**LISTED RECORDS**.
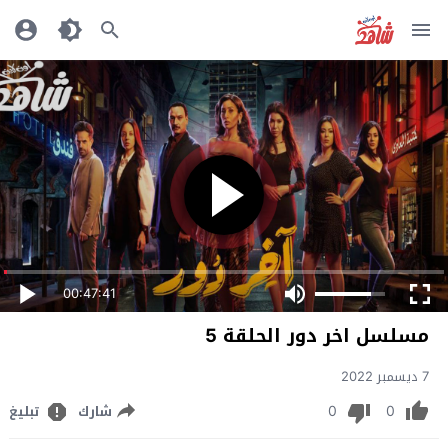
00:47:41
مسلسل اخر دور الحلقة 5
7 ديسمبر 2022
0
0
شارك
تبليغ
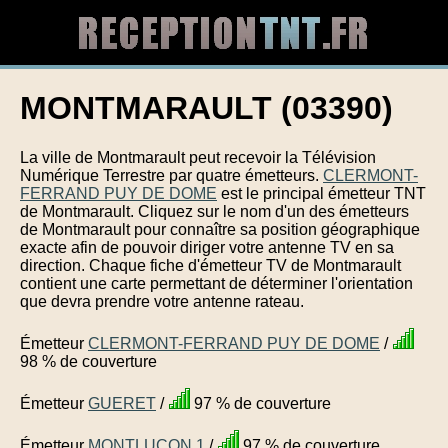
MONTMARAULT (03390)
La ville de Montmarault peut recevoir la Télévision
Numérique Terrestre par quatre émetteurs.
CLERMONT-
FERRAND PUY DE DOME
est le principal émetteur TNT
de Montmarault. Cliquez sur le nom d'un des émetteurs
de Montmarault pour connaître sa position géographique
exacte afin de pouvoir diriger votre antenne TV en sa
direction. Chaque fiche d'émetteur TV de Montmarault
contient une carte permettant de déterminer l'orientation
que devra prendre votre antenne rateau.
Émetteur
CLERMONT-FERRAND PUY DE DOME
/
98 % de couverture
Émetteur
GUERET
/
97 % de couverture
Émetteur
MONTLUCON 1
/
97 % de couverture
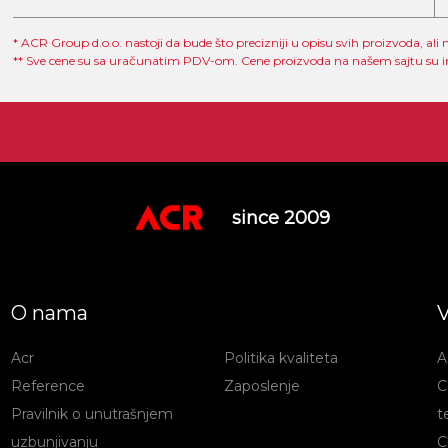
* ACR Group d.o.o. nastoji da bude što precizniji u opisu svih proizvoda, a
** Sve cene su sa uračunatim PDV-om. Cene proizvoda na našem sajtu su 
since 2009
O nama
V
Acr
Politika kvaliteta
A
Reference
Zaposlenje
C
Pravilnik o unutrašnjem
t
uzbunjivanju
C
---
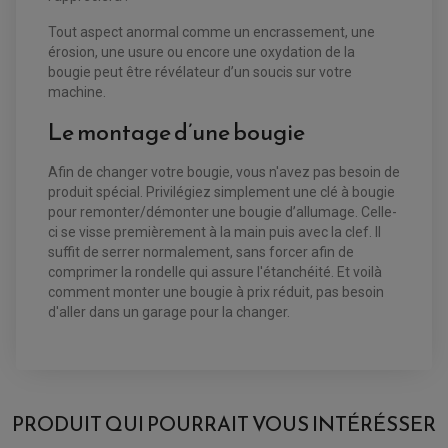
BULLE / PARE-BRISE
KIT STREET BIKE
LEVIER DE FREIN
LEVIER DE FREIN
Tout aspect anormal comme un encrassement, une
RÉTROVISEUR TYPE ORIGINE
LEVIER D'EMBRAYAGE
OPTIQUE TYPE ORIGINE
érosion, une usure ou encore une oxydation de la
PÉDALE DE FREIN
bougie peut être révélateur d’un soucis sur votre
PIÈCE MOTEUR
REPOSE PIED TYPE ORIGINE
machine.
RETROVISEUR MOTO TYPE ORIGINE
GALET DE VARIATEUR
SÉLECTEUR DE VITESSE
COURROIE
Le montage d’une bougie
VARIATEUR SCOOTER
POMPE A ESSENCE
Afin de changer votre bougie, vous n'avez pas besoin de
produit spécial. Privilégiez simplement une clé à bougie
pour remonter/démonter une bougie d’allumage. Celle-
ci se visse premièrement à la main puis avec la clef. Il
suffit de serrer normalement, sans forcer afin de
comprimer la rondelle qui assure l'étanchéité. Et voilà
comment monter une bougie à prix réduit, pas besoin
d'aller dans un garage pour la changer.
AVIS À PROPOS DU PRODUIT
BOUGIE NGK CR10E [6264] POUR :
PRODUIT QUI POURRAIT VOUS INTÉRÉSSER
==
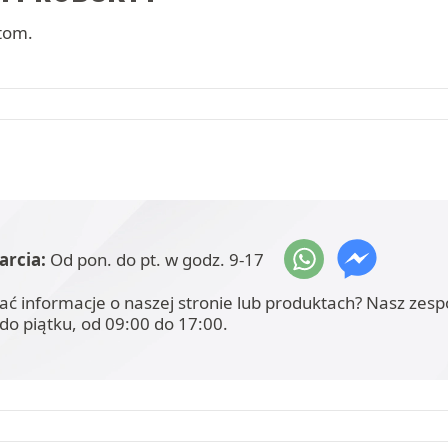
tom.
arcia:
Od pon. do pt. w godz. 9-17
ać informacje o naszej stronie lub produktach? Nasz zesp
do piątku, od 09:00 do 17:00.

**ACTIVITY**.
Update the data from the line containing "MONTMARAULT (03390)" up to and including the line containing "exacte afin de": give those lines again with "antenne TV" changed to "antenne télé" and nothing else altered.

**OUTPUT**.
MONTMARAULT (03390)
La ville de Montmarault peut recevoir la Télévision
Numérique Terrestre par quatre émetteurs.
CLERMONT-
FERRAND PUY DE DOME
est le principal émetteur TNT
de Montmarault. Cliquez sur le nom d'un des émetteurs
de Montmarault pour connaître sa position géographique
exacte afin de pouvoir diriger votre antenne télé en sa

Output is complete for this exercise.